Sitôt lancé, sitôt enlisé. Premier chantier du Grand Paris, le prolongement de la ligne 14 de Saint-Lazare à Saint-Ouen donne des sueurs froides à la RATP. Depuis un article du Parisien publié ce week-end, les élus franciliens ne ménagent pas leurs critiques à destination de l'entreprise publique. La maire UMP du 17e arrondissement, Brigitte Kuster, a même lancé une pétition mardi.
Le motif : le patron de la RATP, Pierre Mongin, vient de leur confirmer à haute voix, lors d'un conseil d'administration, ce qu'il laissait entendre depuis plusieurs mois. Il n'y aura pas de ligne 14 à Saint-Ouen en 2017. Ni même en 2018. Au mieux, ce sera en 2019. Une information qui fait mauvais genre alors que le Premier ministre, Manuel Valls, s'engageait il y a dix jours à accélérer le calendrier du Grand Paris Express.
Oui-dire
La mauvais nouvelle perlait depuis quelque temps, mais jamais par des canaux officiels. Les habitants des Docks de Saint-Ouen, directement concernés par le chantier, avaient ainsi appris ces nouveaux délais dès juillet 2014, de la bouche même de leur maire, William Delannoy. La RATP, elle, devrait s'exprimer, mais plus tard. Sollicitée par metronews, elle n'avait pas donné de précisions mercredi après-midi.
Les riverains et les usagers se demanderont malgré tout comment un chantier à 1,38 milliard d'euros lancé il y a cinq ans, arbitré au plus haut niveau de l'Etat, peut prendre autant de retard. Deux pistes sont avancées : les contentieux liés aux expropriations, et des écueils liés au chantier.
Les expropriations, d'abord. Comme dans tout chantier de ce type, des arrêtés préfectoraux autorisent la RATP à acquérir des parcelles en surface ou en sous-sol, par voie amiable ou contentieuse. Ces parcelles sont considérées comme "immédiatement cessibles pour cause d'utilité publique", mais les arrêtés peuvent être contestés devant le tribunal.
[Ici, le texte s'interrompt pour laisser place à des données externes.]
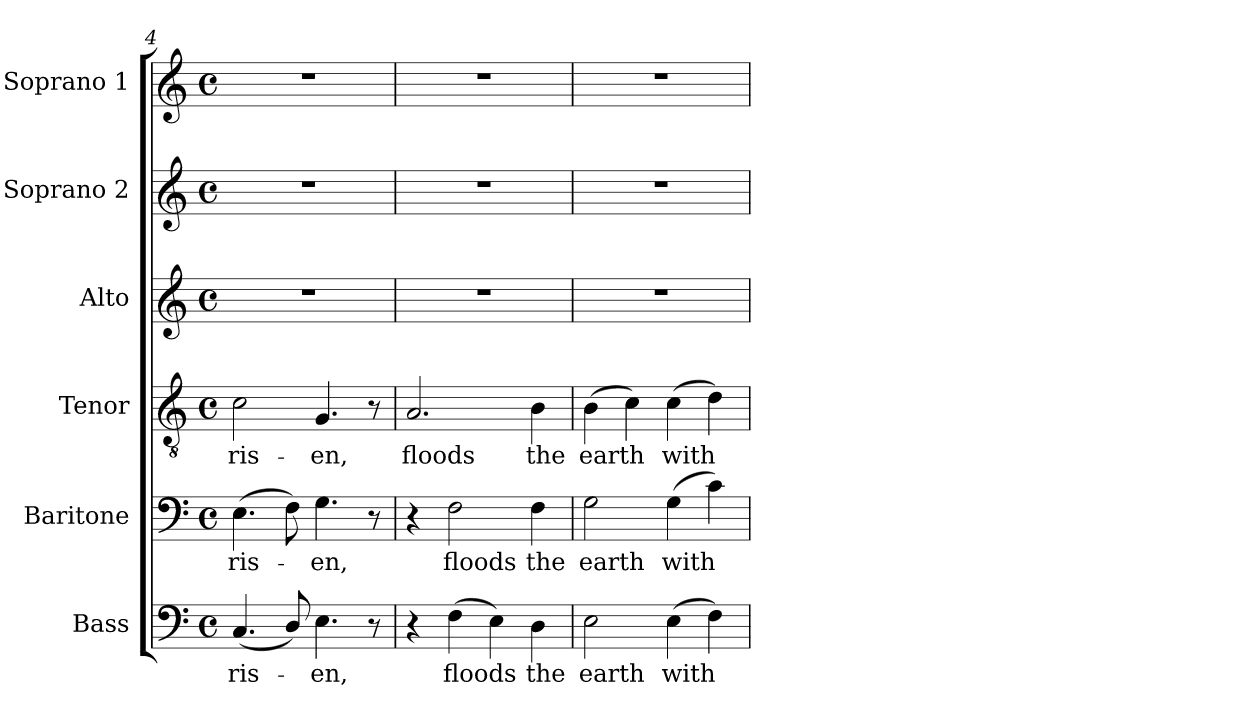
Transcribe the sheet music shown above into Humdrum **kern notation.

**kern	**text	**kern	**text	**kern	**text	**kern	**kern	**kern
*part6	*part6	*part5	*part5	*part4	*part4	*part3	*part2	*part1
*staff6	*staff6	*staff5	*staff5	*staff4	*staff4	*staff3	*staff2	*staff1
*I"Bass	*	*I"Baritone	*	*I"Tenor	*	*I"Alto	*I"Soprano 2	*I"Soprano 1
*I'B.	*	*I'Bar.	*	*I'T.	*	*I'A.	*I'S2.	*I'S1.
*clefF4	*	*clefF4	*	*clefGv2	*	*clefG2	*clefG2	*clefG2
*	*	*	*	*ITrd7c12	*	*	*	*
*k[]	*	*k[]	*	*k[]	*	*k[]	*k[]	*k[]
*C:	*	*C:	*	*C:	*	*C:	*C:	*C:
*M4/4	*	*M4/4	*	*M4/4	*	*M4/4	*M4/4	*M4/4
*met(c)	*	*met(c)	*	*met(c)	*	*met(c)	*met(c)	*met(c)
=4	=4	=4	=4	=4	=4	=4	=4	=4
!	!LO:LY:b:color=#000000	!	!	!	!	!	!	!
!	!	!	!LO:LY:b:color=#000000	!	!	!	!	!
!	!	!	!	!	!LO:LY:b:color=#000000	!	!	!
(4.Ci/	ris-	(4.Ei\	ris-	2Ci\	ris-	1r	1r	1r
8Di/)	.	8Fi\)	.	.	.	.	.	.
!	!LO:LY:b:color=#000000	!	!	!	!	!	!	!
!	!	!	!LO:LY:b:color=#000000	!	!	!	!	!
!	!	!	!	!	!LO:LY:b:color=#000000	!	!	!
4.Ei\	-en,	4.Gi\	-en,	4.GGi/	-en,	.	.	.
8r	.	8r	.	8r	.	.	.	.
=5	=5	=5	=5	=5	=5	=5	=5	=5
!	!	!	!	!	!LO:LY:b:color=#000000	!	!	!
4r	.	4r	.	2.AAi/	floods	1r	1r	1r
!	!LO:LY:b:color=#000000	!	!	!	!	!	!	!
!	!	!	!LO:LY:b:color=#000000	!	!	!	!	!
(4Fi\	floods	2Fi\	floods	.	.	.	.	.
4Ei\)	.	.	.	.	.	.	.	.
!	!LO:LY:b:color=#000000	!	!	!	!	!	!	!
!	!	!	!LO:LY:b:color=#000000	!	!	!	!	!
!	!	!	!	!	!LO:LY:b:color=#000000	!	!	!
4Di\	the	4Fi\	the	4BBi\	the	.	.	.
=6	=6	=6	=6	=6	=6	=6	=6	=6
!	!LO:LY:b:color=#000000	!	!	!	!	!	!	!
!	!	!	!LO:LY:b:color=#000000	!	!	!	!	!
!	!	!	!	!	!LO:LY:b:color=#000000	!	!	!
2Ei\	earth	2Gi\	earth	(4BBi\	earth	1r	1r	1r
.	.	.	.	4Ci\)	.	.	.	.
!	!LO:LY:b:color=#000000	!	!	!	!	!	!	!
!	!	!	!LO:LY:b:color=#000000	!	!	!	!	!
!	!	!	!	!	!LO:LY:b:color=#000000	!	!	!
(4Ei\	with	(4Gi\	with	(4Ci\	with	.	.	.
4Fi\)	.	4ci\)	.	4Di\)	.	.	.	.
=	=	=	=	=	=	=	=	=
*-	*-	*-	*-	*-	*-	*-	*-	*-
Or les recours ne sont toujours pas épuisés. "Ce sont les informations qui nous sont remontées, indique Pierre Serne, le vice-président du Syndicat des transports d'Ile-de-France. Il y a des problèmes avec des emprises foncières non libérées parce qu'il y a des contentieux en cours." Selon l'élu écologiste, vent debout contre un report à 2019 "qui décrédibilise la parole publique", "les juges de l'expropriation tardent de plus en plus à rendre les jugements et ces derniers sont de plus en plus souvent favorables aux citoyens".
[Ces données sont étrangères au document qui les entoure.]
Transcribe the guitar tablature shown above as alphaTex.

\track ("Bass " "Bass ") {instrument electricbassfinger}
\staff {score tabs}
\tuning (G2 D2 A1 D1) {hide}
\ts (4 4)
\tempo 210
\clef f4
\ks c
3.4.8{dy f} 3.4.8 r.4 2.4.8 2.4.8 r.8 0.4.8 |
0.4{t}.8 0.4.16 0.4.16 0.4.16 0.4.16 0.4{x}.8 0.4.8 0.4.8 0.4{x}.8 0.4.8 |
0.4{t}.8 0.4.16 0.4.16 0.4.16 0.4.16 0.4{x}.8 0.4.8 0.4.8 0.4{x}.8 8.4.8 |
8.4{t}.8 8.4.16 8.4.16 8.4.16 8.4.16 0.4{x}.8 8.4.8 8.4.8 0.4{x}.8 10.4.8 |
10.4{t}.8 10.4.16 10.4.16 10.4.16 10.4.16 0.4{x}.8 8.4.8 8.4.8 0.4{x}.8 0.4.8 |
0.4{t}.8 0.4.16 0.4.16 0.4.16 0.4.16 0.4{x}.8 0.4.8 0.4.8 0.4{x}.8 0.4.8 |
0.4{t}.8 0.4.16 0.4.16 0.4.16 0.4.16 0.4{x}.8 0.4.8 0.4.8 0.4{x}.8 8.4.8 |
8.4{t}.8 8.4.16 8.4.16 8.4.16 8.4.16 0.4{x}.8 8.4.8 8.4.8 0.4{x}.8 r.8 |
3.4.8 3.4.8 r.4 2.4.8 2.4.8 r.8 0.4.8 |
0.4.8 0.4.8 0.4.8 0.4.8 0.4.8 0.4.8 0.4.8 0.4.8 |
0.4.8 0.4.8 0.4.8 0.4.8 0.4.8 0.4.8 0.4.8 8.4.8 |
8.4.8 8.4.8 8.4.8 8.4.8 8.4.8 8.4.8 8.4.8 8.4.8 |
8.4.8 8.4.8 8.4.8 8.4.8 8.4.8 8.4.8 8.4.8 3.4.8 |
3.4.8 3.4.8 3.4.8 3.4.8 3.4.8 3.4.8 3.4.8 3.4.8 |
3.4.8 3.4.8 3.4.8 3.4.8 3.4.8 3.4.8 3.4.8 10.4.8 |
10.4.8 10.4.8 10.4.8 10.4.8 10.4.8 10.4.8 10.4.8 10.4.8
Les contentieux porteraient notamment sur la zone du futur site de remisage et de maintenance des trains, prévu sur le nouveau quartier des Docks de Saint-Ouen.
Cafouillage de chantier
L'autre motif de blocage tient au chantier lui-même. Selon le cabinet du maire Saint-Ouen, William Delannoy, le passage du tunnelier au niveau de l'avenue Victor-Hugo a buté cet été sur un chantier de la Compagnie parisienne de chauffage urbain (CPCU). Cette dernière a engagé des travaux lourds de déviation de ses réseaux souterrains pour permettre le creusement du tunnel de la 14.
"Tous les opérateurs qui interviennent sont interdépendants, explique-t-on à la mairie. Le chantier de la CPCU a été retardé du fait des autres opérateurs concernés", ERDF, Orange, GRDF ou encore Véolia. Résultat : "on a perdu un an dès la première phase du chantier, notamment pour la réalisation de la future gare de Clichy-Saint-Ouen".
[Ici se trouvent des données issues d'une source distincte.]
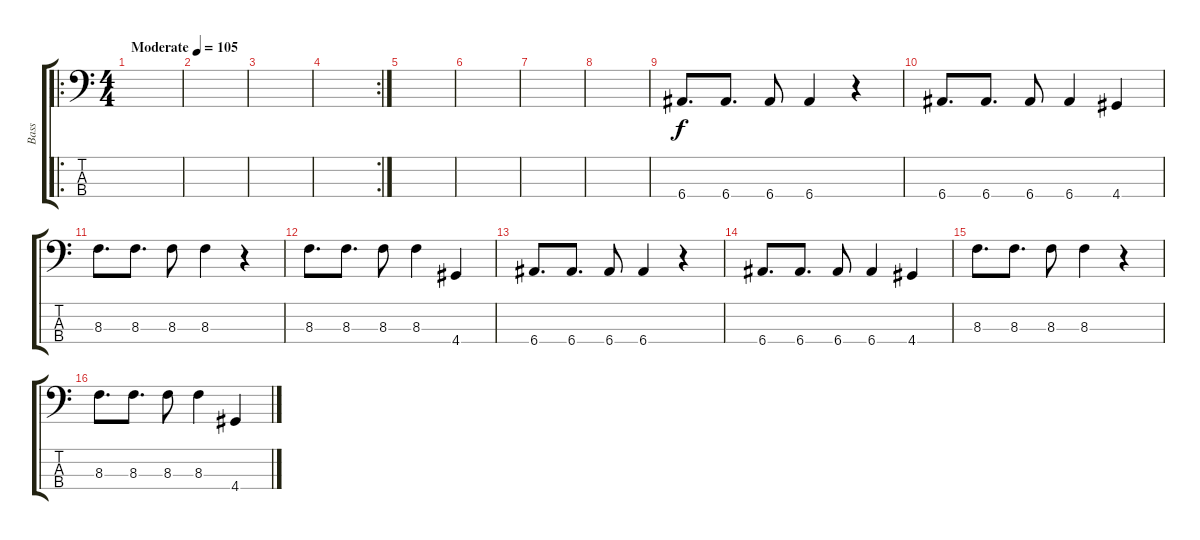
\track ("Bass" "Bass") {instrument electricbasspick}
\staff {score tabs}
\tuning (G2 D2 A1 E1) {hide}
\ro
\ts (4 4)
\tempo (105 "Moderate")
\clef f4
\ks c
|
|
|
\rc 2
|
|
|
|
|
6.4.8{d} 6.4.8{d} 6.4.8 6.4.4 r.4 |
6.4.8{d} 6.4.8{d} 6.4.8 6.4.4 4.4.4 |
8.3.8{d} 8.3.8{d} 8.3.8 8.3.4 r.4 |
8.3.8{d} 8.3.8{d} 8.3.8 8.3.4 4.4.4 |
6.4.8{d} 6.4.8{d} 6.4.8 6.4.4 r.4 |
6.4.8{d} 6.4.8{d} 6.4.8 6.4.4 4.4.4 |
8.3.8{d} 8.3.8{d} 8.3.8 8.3.4 r.4 |
8.3.8{d} 8.3.8{d} 8.3.8 8.3.4 4.4.4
D'autres surprises à venir ?
La RATP n'est pas au bout de ses peines. Le creusement des tunnels pourrait lui-même occasionner son lot de retards. "Le prolongement de la ligne 4 avait connu un an et demi de retard parce qu'il avait fallu consolider des terrains", rappelle, inquiet, Pierre Serne.
Cerise sur le gâteau, des questions financières pourraient s'inviter dans le chantier. Sur l'avenue Victor-Hugo, axe névralgique de Saint-Ouen, les gros commerces comptent négocier au prix fort le manque à gagner engendré par ce chantier à ciel ouvert. Des complications à vous dégoûter de construire le Grand Paris.